Exactly, the perfect difficulty is one that forces you to engage with more of the game mechanics, not less. For example in Witcher 3 when I play on normal I would walk into monster fights half cocked and still do fine, but on harder difficulties I actually need to do homework on what the monster is and prepare accordingly with potions and oils or else I get trounced.


You can pretty much fuck RNG games into the dirt by leveling up stats like luck.
I'm not sure of any games that does that. Even fallout NV I think luck is just for crits and gambling, it doesn't improve base chances to hit. The main problem with RNG based games is that the dice rolls can feel biased, Xcom is especially bad with its 95% really means 75% nonsense.

I don't like games that are heavy on RNG. It's why I don't like rogue-likes much. I love Xcom, but won't play it above normal because the game rigs the dice in the CPUs favour.
I think Valkeria Chronicals does Xcom shooting better than Xcom because instead of using percentages it uses a reticle that you manually aim.

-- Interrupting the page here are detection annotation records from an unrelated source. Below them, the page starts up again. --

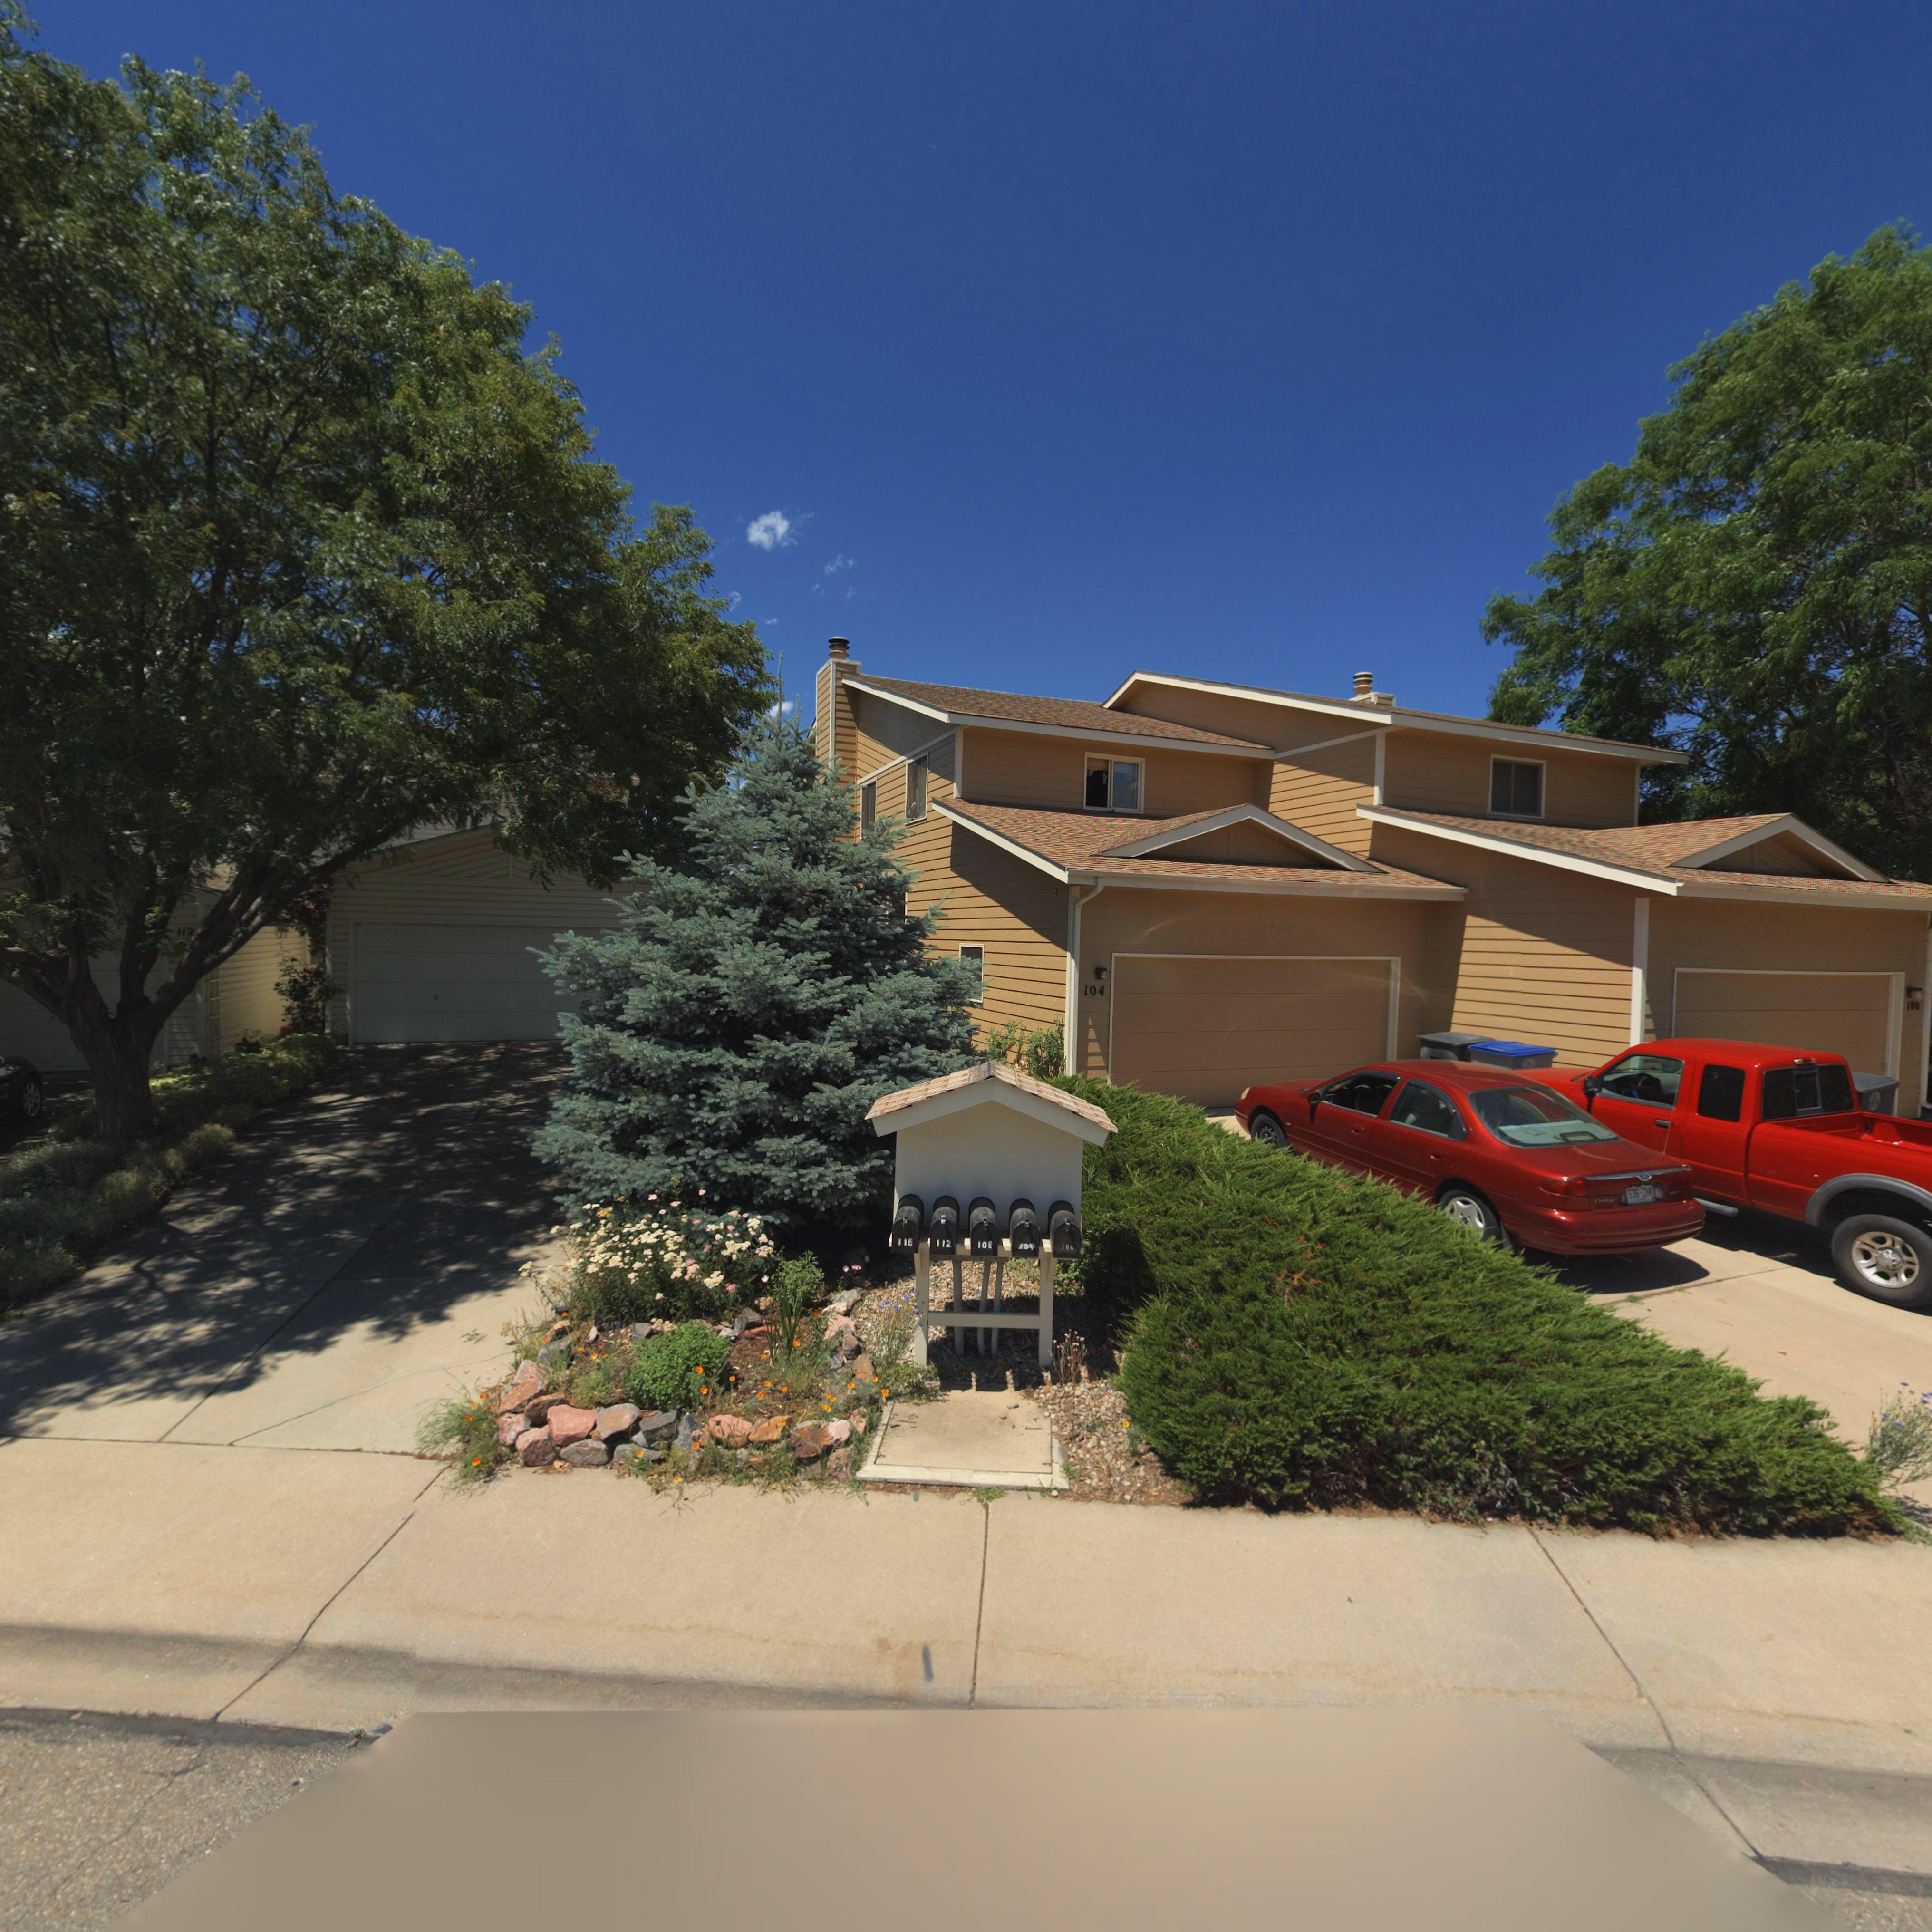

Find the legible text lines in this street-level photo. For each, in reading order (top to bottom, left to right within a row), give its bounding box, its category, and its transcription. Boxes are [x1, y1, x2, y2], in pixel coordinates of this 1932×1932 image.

[1083, 985, 1105, 996] StreetNumber: 104
[897, 1237, 913, 1246] StreetNumber: 116
[935, 1238, 953, 1247] StreetNumber: 112
[976, 1240, 993, 1249] StreetNumber: 108
[1018, 1242, 1036, 1250] StreetNumber: 104
[1062, 1243, 1074, 1251] StreetNumber: 100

So if the circle is bigger than the target, you will get some miss shots (most classes fire bursts so each bullet has a chance to hit), but if the circle is smaller than the target, every shot hits them. This is great because:
  • It gives a visual representation on your chance to hit so you don't feel ripped off when you miss.
  • You need to weigh the pros and cons of risky head shots vs safer body shots.
  • Rushing an enemy with a shock trooper and mag dumping a machine gun into his face feels really good.
It no longer feels like a dice roll and you have a lot more control over your actions.
(VC 1 and 4 are great games if you want an Anime ww2 turn based tactics game)
 
I just realized, that with the very advanced livery editors in today's racing games, and the amazing liveries that you can create with them, makes me thankful that those are the equivalent of various cosmetic microtransactions in other games, i.e. weapon and character skins, but liveries are free and created mostly by the community. And it's probably thankful that racing games haven't decided to monetize liveries (I think), when they just monetize the cars instead.

Also, when it comes to cosmetics, I don't really mind the more outrageous looking skins that some games have, as SMITE comes to mind as one example. The way that Hi-Rez will be handling how skins transfer over to SMITE 2, does sound scummy as hell though, but it's not too out of place for Hi-Rez, sadly.